● DATA FOR THIS TASK:
Start of Block

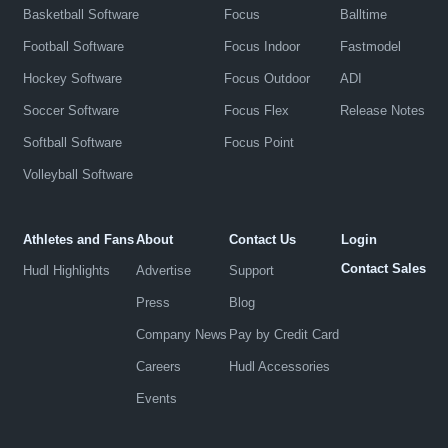
Basketball Software
Focus
Balltime
Football Software
Focus Indoor
Fastmodel
Hockey Software
Focus Outdoor
ADI
Soccer Software
Focus Flex
Release Notes
Softball Software
Focus Point
Volleyball Software
Athletes and Fans
About
Contact Us
Login
Contact Sales
Hudl Highlights
Advertise
Support
Press
Blog
Company News
Pay by Credit Card
Careers
Hudl Accessories
Events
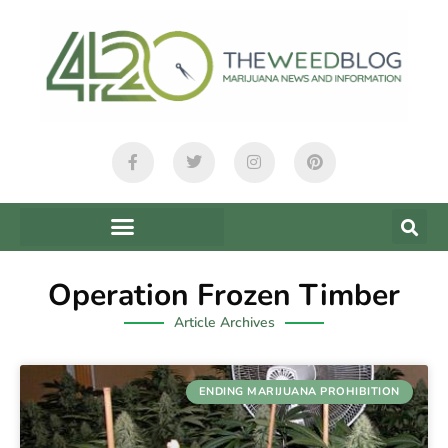
Operation Frozen Timber
Article Archives
ENDING MARIJUANA PROHIBITION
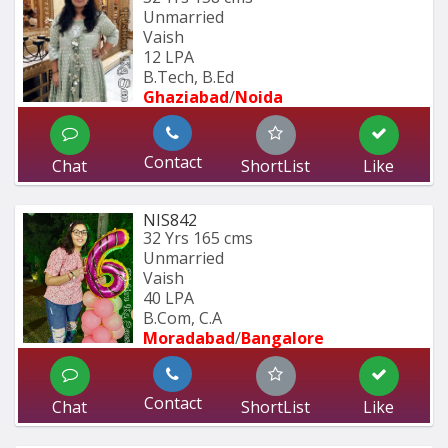
Unmarried
Vaish
12 LPA
B.Tech, B.Ed 
Ghaziabad
/
Noida
Contact
Chat
ShortList
Like
NIS842
32 Yrs
165 cms
Unmarried
Vaish
40 LPA
B.Com, C.A
Moradabad
/
Bangalore
Contact
Chat
ShortList
Like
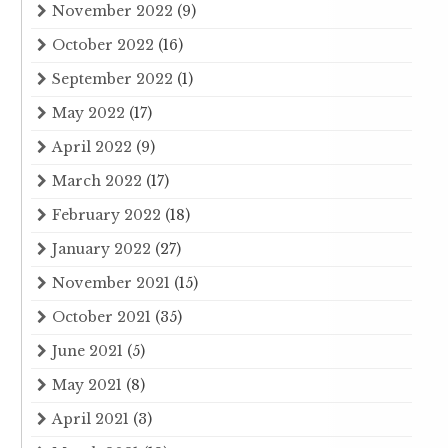
November 2022
(9)
October 2022
(16)
September 2022
(1)
May 2022
(17)
April 2022
(9)
March 2022
(17)
February 2022
(18)
January 2022
(27)
November 2021
(15)
October 2021
(35)
June 2021
(5)
May 2021
(8)
April 2021
(3)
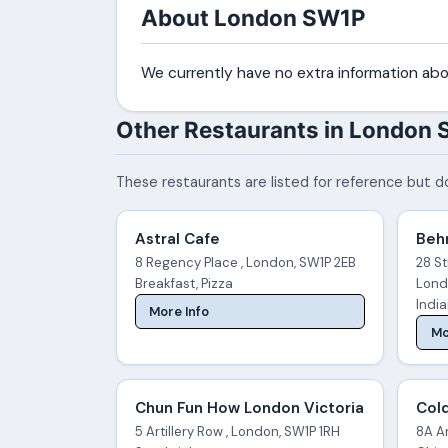
About London SW1P
We currently have no extra information abo
Other Restaurants in London
These restaurants are listed for reference but do
Astral Cafe
Behr
8 Regency Place , London, SW1P 2EB
28 St
Breakfast, Pizza
Lond
Indi
More Info
Mo
Chun Fun How London Victoria
Col
5 Artillery Row , London, SW1P 1RH
8A Ar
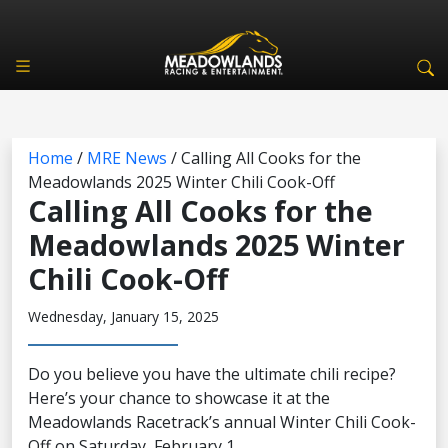
Home
/
MRE News
/
Calling All Cooks for the
Meadowlands 2025 Winter Chili Cook-Off
Calling All Cooks for the
Meadowlands 2025 Winter
Chili Cook-Off
Wednesday, January 15, 2025
Do you believe you have the ultimate chili recipe?
Here’s your chance to showcase it at the
Meadowlands Racetrack’s annual Winter Chili Cook-
Off on Saturday, February 1.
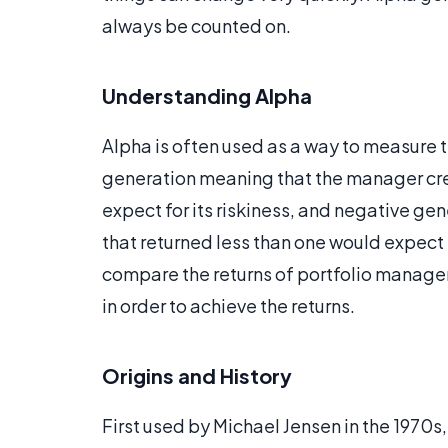
always be counted on.
Understanding Alpha
Alpha is often used as a way to measure 
generation meaning that the manager cre
expect for its riskiness, and negative g
that returned less than one would expect f
compare the returns of portfolio manager
in order to achieve the returns.
Origins and History
First used by Michael Jensen in the 1970s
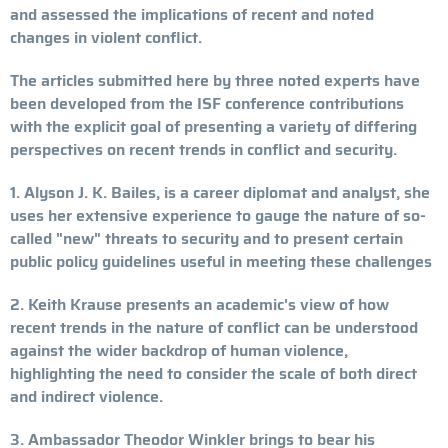
and assessed the implications of recent and noted
changes in violent conflict.
The articles submitted here by three noted experts have
been developed from the ISF conference contributions
with the explicit goal of presenting a variety of differing
perspectives on recent trends in conflict and security.
1. Alyson J. K. Bailes, is a career diplomat and analyst, she
uses her extensive experience to gauge the nature of so-
called "new" threats to security and to present certain
public policy guidelines useful in meeting these challenges
2. Keith Krause presents an academic's view of how
recent trends in the nature of conflict can be understood
against the wider backdrop of human violence,
highlighting the need to consider the scale of both direct
and indirect violence.
3. Ambassador Theodor Winkler brings to bear his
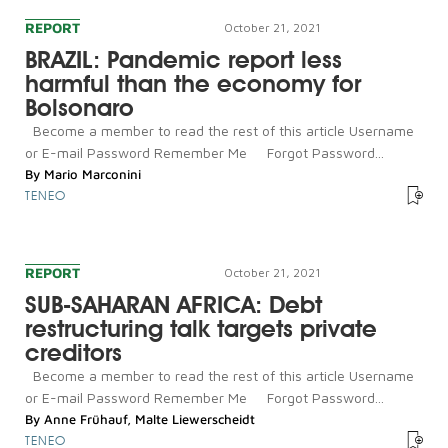
REPORT
October 21, 2021
BRAZIL: Pandemic report less
harmful than the economy for
Bolsonaro
Become a member to read the rest of this article Username
or E-mail Password Remember Me Forgot Password...
By
Mario Marconini
TENEO
REPORT
October 21, 2021
SUB-SAHARAN AFRICA: Debt
restructuring talk targets private
creditors
Become a member to read the rest of this article Username
or E-mail Password Remember Me Forgot Password...
By
Anne Frühauf
,
Malte Liewerscheidt
TENEO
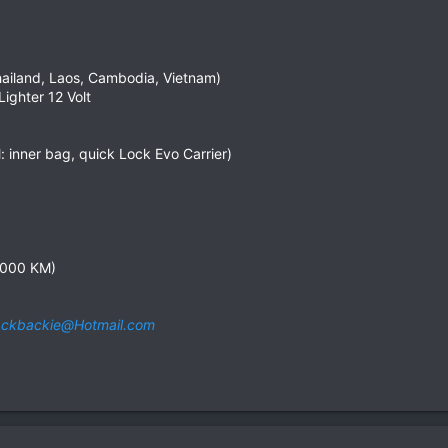
Thailand, Laos, Cambodia, Vietnam)
ighter 12 Volt
 inner bag, quick Lock Evo Carrier)
3,000 KM)
ckbackie@Hotmail.com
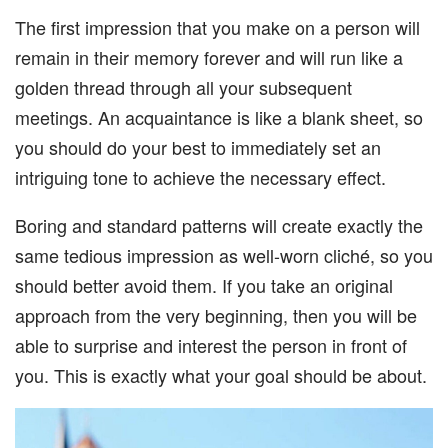
The first impression that you make on a person will
remain in their memory forever and will run like a
golden thread through all your subsequent
meetings. An acquaintance is like a blank sheet, so
you should do your best to immediately set an
intriguing tone to achieve the necessary effect.
Boring and standard patterns will create exactly the
same tedious impression as well-worn cliché, so you
should better avoid them. If you take an original
approach from the very beginning, then you will be
able to surprise and interest the person in front of
you. This is exactly what your goal should be about.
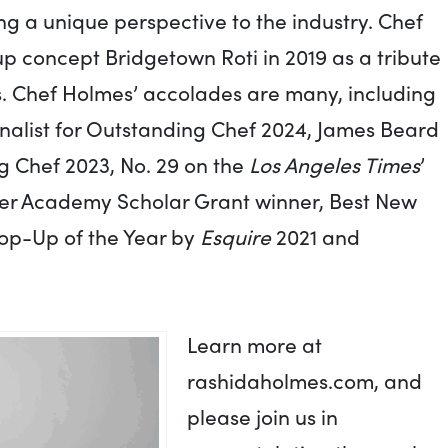
ng a unique perspective to the industry. Chef
 concept Bridgetown Roti in 2019 as a tribute
s. Chef Holmes’ accolades are many, including
alist for Outstanding Chef 2024, James Beard
g Chef 2023, No. 29 on the
Los Angeles Times
’
E:Her Academy Scholar Grant winner, Best New
Pop-Up of the Year by
Esquire
2021 and
Learn more at
rashidaholmes.com, and
please join us in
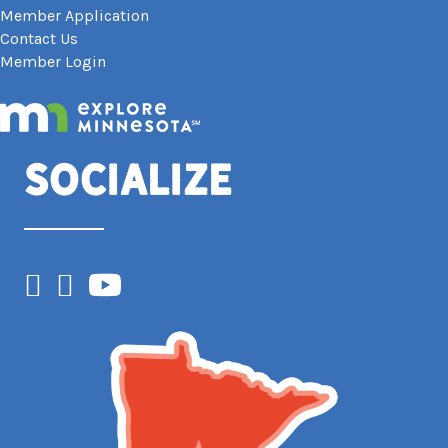
Member Application
Contact Us
Member Login
Socialize
Facebook
Instagram
YouTube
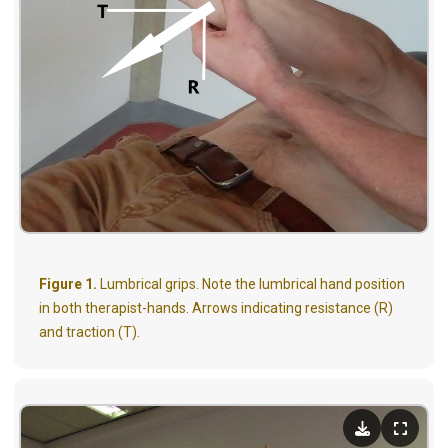
Figure 1.
Lumbrical grips. Note the lumbrical hand position
in both therapist-hands. Arrows indicating resistance (R)
and traction (T).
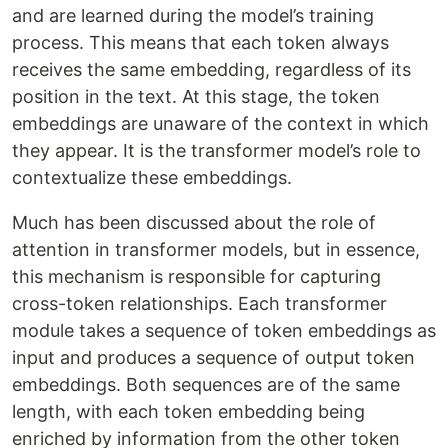
and are learned during the model’s training
process. This means that each token always
receives the same embedding, regardless of its
position in the text. At this stage, the token
embeddings are unaware of the context in which
they appear. It is the transformer model’s role to
contextualize these embeddings.
Much has been discussed about the role of
attention in transformer models, but in essence,
this mechanism is responsible for capturing
cross-token relationships. Each transformer
module takes a sequence of token embeddings as
input and produces a sequence of output token
embeddings. Both sequences are of the same
length, with each token embedding being
enriched by information from the other token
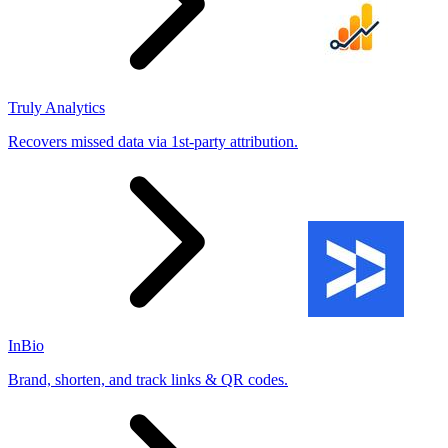
Truly Analytics
Recovers missed data via 1st-party attribution.
InBio
Brand, shorten, and track links & QR codes.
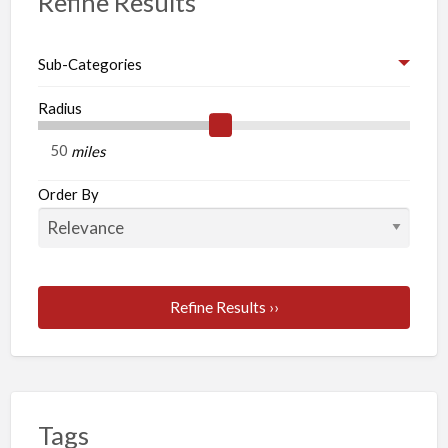
Refine Results
Sub-Categories
Radius
miles
Order By
Refine Results ››
Tags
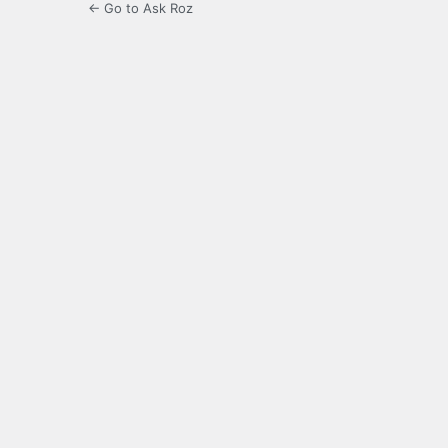
← Go to Ask Roz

End of Block

● PROBLEM DETAILS: Return all of the data above verbatim, line for line, leaving out the pictures.

● ANSWER SECTION:
Basketball Software
Focus
Balltime
Football Software
Focus Indoor
Fastmodel
Hockey Software
Focus Outdoor
ADI
Soccer Software
Focus Flex
Release Notes
Softball Software
Focus Point
Volleyball Software
Athletes and Fans
About
Contact Us
Login
Contact Sales
Hudl Highlights
Advertise
Support
Press
Blog
Company News
Pay by Credit Card
Careers
Hudl Accessories
Events
Operation Frozen Timber
Article Archives
ENDING MARIJUANA PROHIBITION
Unmarried
Vaish
12 LPA
B.Tech, B.Ed 
Ghaziabad
/
Noida
Contact
Chat
ShortList
Like
NIS842
32 Yrs
165 cms
Unmarried
Vaish
40 LPA
B.Com, C.A
Moradabad
/
Bangalore
Contact
Chat
ShortList
Like
November 2022
(9)
October 2022
(16)
September 2022
(1)
May 2022
(17)
April 2022
(9)
March 2022
(17)
February 2022
(18)
January 2022
(27)
November 2021
(15)
October 2021
(35)
June 2021
(5)
May 2021
(8)
April 2021
(3)
About London SW1P
We currently have no extra information abo
Other Restaurants in London
These restaurants are listed for reference but do
Astral Cafe
Behr
8 Regency Place , London, SW1P 2EB
28 St
Breakfast, Pizza
Lond
Indi
More Info
Mo
Chun Fun How London Victoria
Col
5 Artillery Row , London, SW1P 1RH
8A Ar
Home
/
MRE News
/
Calling All Cooks for the
Meadowlands 2025 Winter Chili Cook-Off
Calling All Cooks for the
Meadowlands 2025 Winter
Chili Cook-Off
Wednesday, January 15, 2025
Do you believe you have the ultimate chili recipe?
Here’s your chance to showcase it at the
Meadowlands Racetrack’s annual Winter Chili Cook-
Off on Saturday, February 1.
always be counted on.
Understanding Alpha
Alpha is often used as a way to measure 
generation meaning that the manager cre
expect for its riskiness, and negative g
that returned less than one would expect f
compare the returns of portfolio manager
in order to achieve the returns.
Origins and History
First used by Michael Jensen in the 1970s
and assessed the implications of recent and noted
changes in violent conflict.
The articles submitted here by three noted experts have
been developed from the ISF conference contributions
with the explicit goal of presenting a variety of differing
perspectives on recent trends in conflict and security.
1. Alyson J. K. Bailes, is a career diplomat and analyst, she
uses her extensive experience to gauge the nature of so-
called "new" threats to security and to present certain
public policy guidelines useful in meeting these challenges
2. Keith Krause presents an academic's view of how
recent trends in the nature of conflict can be understood
against the wider backdrop of human violence,
highlighting the need to consider the scale of both direct
and indirect violence.
3. Ambassador Theodor Winkler brings to bear his
REPORT
October 21, 2021
BRAZIL: Pandemic report less
harmful than the economy for
Bolsonaro
Become a member to read the rest of this article Username
or E-mail Password Remember Me Forgot Password...
By
Mario Marconini
TENEO
REPORT
October 21, 2021
SUB-SAHARAN AFRICA: Debt
restructuring talk targets private
creditors
Become a member to read the rest of this article Username
or E-mail Password Remember Me Forgot Password...
By
Anne Frühauf
,
Malte Liewerscheidt
TENEO
Thailand, Laos, Cambodia, Vietnam)
ighter 12 Volt
 inner bag, quick Lock Evo Carrier)
3,000 KM)
ckbackie@Hotmail.com
The first impression that you make on a person will
remain in their memory forever and will run like a
golden thread through all your subsequent
meetings. An acquaintance is like a blank sheet, so
you should do your best to immediately set an
intriguing tone to achieve the necessary effect.
Boring and standard patterns will create exactly the
same tedious impression as well-worn cliché, so you
should better avoid them. If you take an original
approach from the very beginning, then you will be
able to surprise and interest the person in front of
you. This is exactly what your goal should be about.
ng a unique perspective to the industry. Chef
 concept Bridgetown Roti in 2019 as a tribute
s. Chef Holmes’ accolades are many, including
alist for Outstanding Chef 2024, James Beard
g Chef 2023, No. 29 on the
Los Angeles Times
’
E:Her Academy Scholar Grant winner, Best New
Pop-Up of the Year by
Esquire
2021 and
Learn more at
rashidaholmes.com, and
please join us in
Member Application
Contact Us
Member Login
Socialize
Facebook
Instagram
YouTube
Figure 1.
Lumbrical grips. Note the lumbrical hand position
in both therapist-hands. Arrows indicating resistance (R)
and traction (T).
and are learned during the model’s training
process. This means that each token always
receives the same embedding, regardless of its
position in the text. At this stage, the token
embeddings are unaware of the context in which
they appear. It is the transformer model’s role to
contextualize these embeddings.
Much has been discussed about the role of
attention in transformer models, but in essence,
this mechanism is responsible for capturing
cross-token relationships. Each transformer
module takes a sequence of token embeddings as
input and produces a sequence of output token
embeddings. Both sequences are of the same
length, with each token embedding being
enriched by information from the other token
Truly Analytics
Recovers missed data via 1st-party attribution.
InBio
Brand, shorten, and track links & QR codes.
Refine Results
Sub-Categories
Radius
miles
Order By
Refine Results ››
Tags
← Go to Ask Roz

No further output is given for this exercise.